The preferred cofactor for RecG is (−)scDNA whereas for RuvAB it is relaxed circular DNA. (A) (−)scDNA and (B) relaxed circular DNA. ATPase assays were performed as described in Materials and methods section and were initiated by the addition of protein. The assays for each DNA cofactor were done at the optimal Mg⁺² concentration for that cofactor as determined previously for RecG or in separate assays for RuvAB [this work and (44,45,49)]. Time courses were analyzed by linear regression to determine reaction rate and the resulting rates are graphed as a function of DNA concentration. RecG was present at 100 nM and RuvAB was present at 167 nM complex. Data were fit to the Hill equation (78), (V = (V_max.[ATP]ⁿ)/([S_0.5]ⁿ + [ATP]ⁿ). The data presented are from 2 to 4 experiments per DNA cofactor per enzyme with assays conducted on separate days. (C) The ratio of catalytic efficiency is influenced by the DNA cofactor. ATPase assays and subsequent data analyses for each DNA cofactor were conducted exactly as described in panels A and B. The catalytic efficiency for each enzyme (i.e. the ratio of k_cat/k_m^{DNA, app}) in the presence of each DNA cofactor was calculated and expressed as a ratio of RecG to RuvAB (white bars) or RuvAB to RecG (black bars).

Figure 6.

DNA topology influences the timing of protein loading at stalled replication forks. A model of the topological domains of a segment of the E. coli chromosome undergoing replication is shown. This figure is adapted from (44). Parental DNA is colored blue and nascent daughter DNA is colored red with arrowheads indicating 3′-ends.

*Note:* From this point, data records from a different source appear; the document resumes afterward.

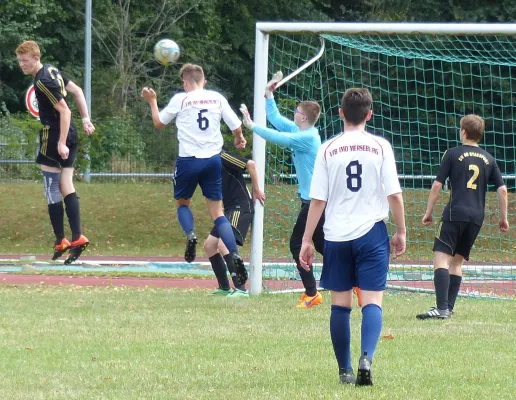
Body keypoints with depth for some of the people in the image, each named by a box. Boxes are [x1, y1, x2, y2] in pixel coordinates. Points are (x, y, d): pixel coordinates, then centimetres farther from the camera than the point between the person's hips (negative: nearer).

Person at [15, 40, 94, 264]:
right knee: (66, 187, 8)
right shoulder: (52, 71, 10)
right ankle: (77, 237, 1)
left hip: (54, 137, -9)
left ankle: (60, 241, 0)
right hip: (70, 135, 9)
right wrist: (85, 120, 20)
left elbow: (64, 110, -22)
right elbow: (77, 91, 19)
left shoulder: (43, 82, -18)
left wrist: (61, 143, -23)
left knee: (52, 190, -2)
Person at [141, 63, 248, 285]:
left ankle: (190, 234, -9)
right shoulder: (217, 98, 5)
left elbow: (158, 123, 11)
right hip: (213, 159, 2)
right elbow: (236, 125, 6)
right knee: (217, 211, 5)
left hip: (189, 160, -2)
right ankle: (235, 257, -12)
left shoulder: (180, 99, -1)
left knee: (183, 202, 22)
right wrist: (239, 140, 28)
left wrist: (152, 102, 26)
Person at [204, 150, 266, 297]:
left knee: (223, 244, -23)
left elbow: (251, 164, -18)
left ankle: (241, 289, -26)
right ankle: (224, 288, 18)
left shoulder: (222, 157, -14)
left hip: (241, 207, -10)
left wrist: (256, 190, -11)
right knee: (209, 245, 11)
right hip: (228, 209, 10)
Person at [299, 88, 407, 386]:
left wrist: (307, 241, 5)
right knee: (372, 300, -4)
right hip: (372, 232, -1)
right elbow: (394, 194, -3)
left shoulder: (328, 150, 0)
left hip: (337, 236, 1)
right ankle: (366, 359, -25)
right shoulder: (380, 147, -2)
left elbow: (318, 200, -1)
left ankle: (345, 370, 13)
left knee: (340, 303, 9)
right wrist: (401, 232, 8)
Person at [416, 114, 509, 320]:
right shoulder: (488, 159, 13)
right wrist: (503, 217, 20)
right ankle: (449, 307, 10)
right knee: (457, 261, 15)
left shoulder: (453, 154, 1)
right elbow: (502, 189, 10)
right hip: (477, 217, 5)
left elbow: (437, 186, -2)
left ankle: (442, 308, -24)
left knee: (441, 257, -10)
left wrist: (428, 212, 7)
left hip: (455, 213, -5)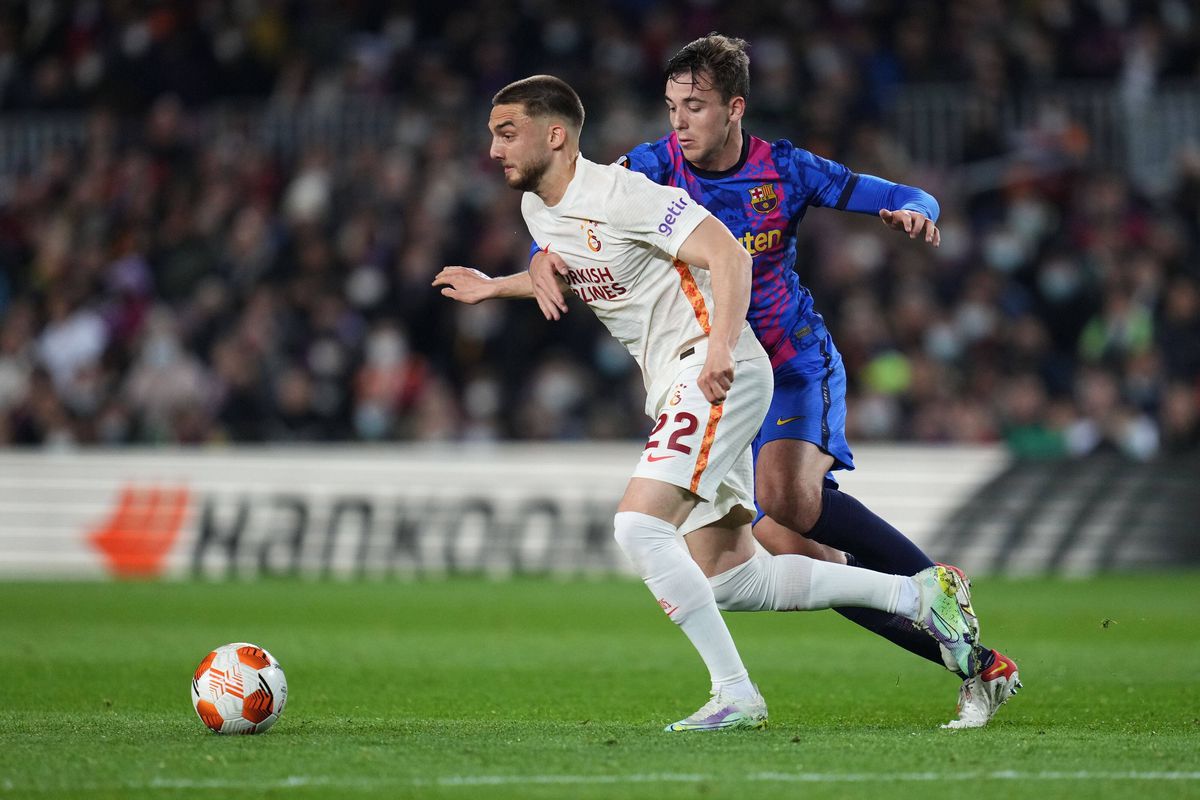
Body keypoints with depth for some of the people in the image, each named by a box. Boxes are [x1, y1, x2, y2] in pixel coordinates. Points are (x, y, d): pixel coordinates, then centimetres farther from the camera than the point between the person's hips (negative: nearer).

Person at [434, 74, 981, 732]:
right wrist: (493, 288, 30)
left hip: (717, 375, -9)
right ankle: (918, 595, 14)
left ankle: (735, 696, -16)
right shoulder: (537, 209, 12)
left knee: (638, 526, -22)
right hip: (675, 391, 9)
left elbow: (728, 252, -21)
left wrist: (721, 343, -35)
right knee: (732, 579, 5)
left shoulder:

Once the fork encounters a block, one of several temporally spaced events may occur. (I) If DNA gyrase acts prior to the dissociation of the replication machinery (i.e. within the 5–7 min window following fork stalling), the (+)scDNA is converted to (−)scDNA. RecG binds to the (−)scDNA and drives fork regression. (II) If the replisome disassembles exposing a gap in the lagging strand, the gap will be rapidly bound by SSB (grey spheres). RecG binds and together they coexist on ssDNA to stabilize and/or reverse the fork. (III) The replication machinery disassembles from the DNA, releasing superhelical tension leading to protein-independent fork regression. The nascent, relaxed DNA is the preferred cofactor for RuvAB.